DATA FOR THIS TASK START

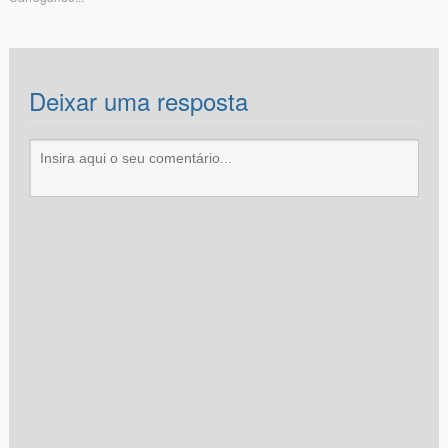
Deixar uma resposta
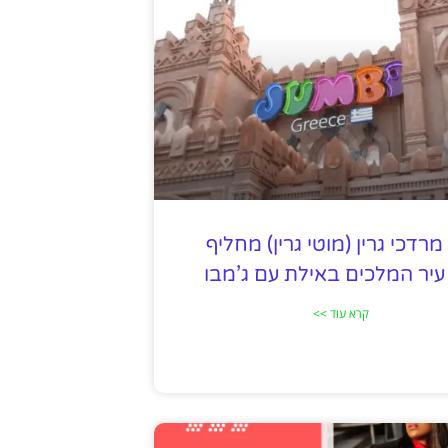
 מרדכי גרין (מוטי גרין) מחליף
עיר המלכים באילת עם ג’מבו
קרא עוד >>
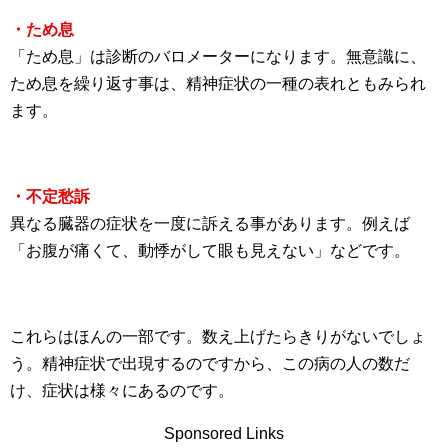
・ため息
「ため息」は診断のバロメーターになります。無意識に、
ため息を繰り返す事は、精神症状の一種の表れともみられ
ます。
・不定愁訴
異なる臓器の症状を一度に訴える事があります。例えば
「お腹が痛くて、動悸がして眼も見えない」などです。
これらはほんの一部です。数え上げたらきりがないでしょ
う。精神症状で出現するのですから、この病の人の数だ
け、症状は様々にあるのです。
Sponsored Links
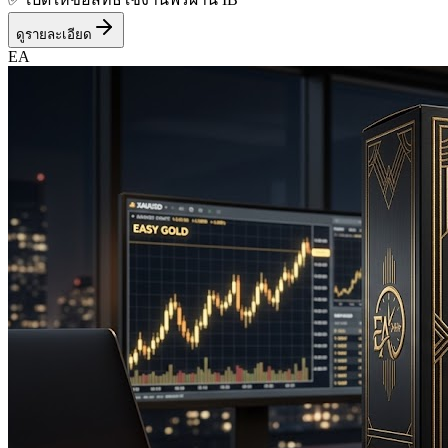
ดูรายละเอียด
EA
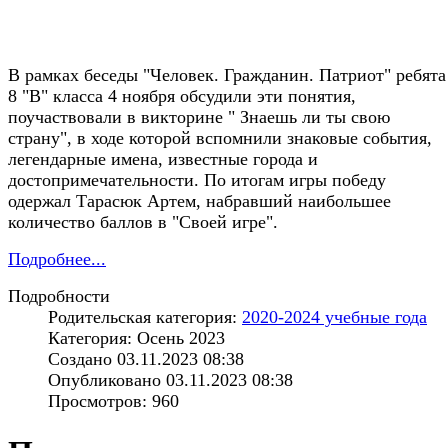
В рамках беседы "Человек. Гражданин. Патриот" ребята
8 "В" класса 4 ноября обсудили эти понятия,
поучаствовали в викторине " Знаешь ли ты свою
страну", в ходе которой вспомнили знаковые события,
легендарные имена, известные города и
достопримечательности. По итогам игры победу
одержал Тарасюк Артем, набравший наибольшее
количество баллов в "Своей игре".
Подробнее...
Подробности
Родительская категория:
2020-2024 учебные года
Категория: Осень 2023
Создано 03.11.2023 08:38
Опубликовано 03.11.2023 08:38
Просмотров: 960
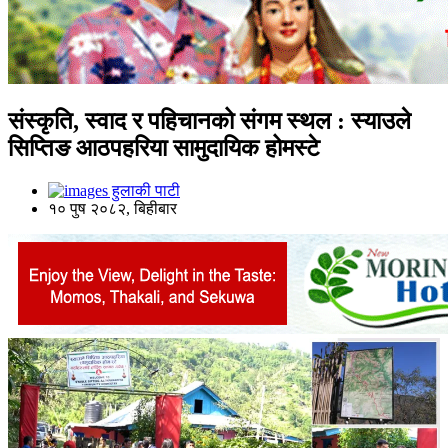
संस्कृति, स्वाद र पहिचानको संगम स्थल : स्याउले
सिप्तिङ आठपहरिया सामुदायिक होमस्टे
हुलाकी पाटी
१० पुष २०८२, बिहीबार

DATA FOR THIS TASK END

- WHAT YOU ARE ASKED TO DO
Print every line of text from the records above, reproducing each one unchanged and omitting the pictures.

- FINAL ANSWER
Deixar uma resposta
 מרדכי גרין (מוטי גרין) מחליף
עיר המלכים באילת עם ג’מבו
קרא עוד >>
・ため息
「ため息」は診断のバロメーターになります。無意識に、
ため息を繰り返す事は、精神症状の一種の表れともみられ
ます。
・不定愁訴
異なる臓器の症状を一度に訴える事があります。例えば
「お腹が痛くて、動悸がして眼も見えない」などです。
これらはほんの一部です。数え上げたらきりがないでしょ
う。精神症状で出現するのですから、この病の人の数だ
け、症状は様々にあるのです。
Sponsored Links
ดูรายละเอียด
EA
В рамках беседы "Человек. Гражданин. Патриот" ребята
8 "В" класса 4 ноября обсудили эти понятия,
поучаствовали в викторине " Знаешь ли ты свою
страну", в ходе которой вспомнили знаковые события,
легендарные имена, известные города и
достопримечательности. По итогам игры победу
одержал Тарасюк Артем, набравший наибольшее
количество баллов в "Своей игре".
Подробнее...
Подробности
Родительская категория:
2020-2024 учебные года
Категория: Осень 2023
Создано 03.11.2023 08:38
Опубликовано 03.11.2023 08:38
Просмотров: 960
संस्कृति, स्वाद र पहिचानको संगम स्थल : स्याउले
सिप्तिङ आठपहरिया सामुदायिक होमस्टे
हुलाकी पाटी
१० पुष २०८२, बिहीबार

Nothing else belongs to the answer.